Prosecutors at the trial are trying to prove beyond doubt that Mr Demjanjuk was genuinely a guard at Sobibor when 15 trains packed with 29,579 Dutch Jews were dispatched to the camp in the summer of 1943. Sobibor was a pure so-called "extermination" camp designed to murder those who arrived there as quickly as possible.

Evidence that will be read out in court will describe how Sobibor's victims were pulled off the trains and told they had to take a bath before they began a supposed work schedule. They were then stripped naked and herded 80 at a time into a tiny room measuring 12 foot by 12. Instead of the notorious Nazi Zyklon B gas, Sobibor used lorry exhaust fumes to murder Jews. Evidence shows that it took about 30 minutes to complete each mass killing during which those trapped in the improvised gas chambers fought furiously but futilely to escape.
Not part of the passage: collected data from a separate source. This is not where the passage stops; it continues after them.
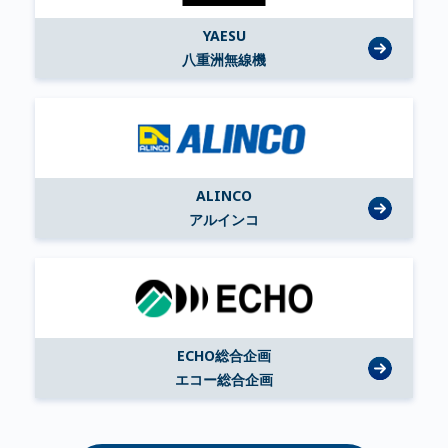
YAESU
八重洲無線機
ALINCO
アルインコ
ECHO総合企画
エコー総合企画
Thomas Blatt, an 88-year-old Polish citizen, lost both his parents in Sobibor. He will be a chief witness during the proceedings. However he has admitted that he was only at Sobibor for a matter of hours and could not positively remember seeing Mr Demjanjuk there. He said: "If he was there, there is little doubt that he would have been actively involved in the murders. Sobibor only had about 17 German SS men running the camp. The rest were foreign guards and they did most of the work."

Prosecutors say the key piece of evidence in their case against Mr Demjanjuk is his alleged SS card which bears his name and number. The card was handed to the German justice authorities by their Russian counterparts earlier this year. As a piece of evidence it was sufficiently incriminating to persuade the US justice authorities to agree to extradite Mr Demjanjuk to Germany to stand trial in May this year.

Mr Blatt yesterday avidly snapped photographs of the man who may have been responsible for pushing his parents into a Sobibor gas chamber. Would he like to see Mr Demjanjuk sentenced to death if he was convicted? "For all I care he could walk out of court a free man after this trial. He's going to die in a few years anyway," he said. "The only thing that counts for me is that justice is finally done."

John Demjanjuk: The long road to court

*1952 Demjanjuk migrates to the US, gaining citizenship in 1958.



*1977 He faces claims that he was SS guard "Ivan the Terrible".



*1986 Deported for trial in Israel.

*1988 Found guilty of all charges and sentenced to death by hanging.

*1993 Appeal quashes guilty verdict. Demjanjuk returns to the US.



*2005 A US judge orders that he is deported. After long appeals process he is deported earlier this year.



*2009 Charged by German court with more than 29,000 counts of accessory to murder of Jewish prisoners.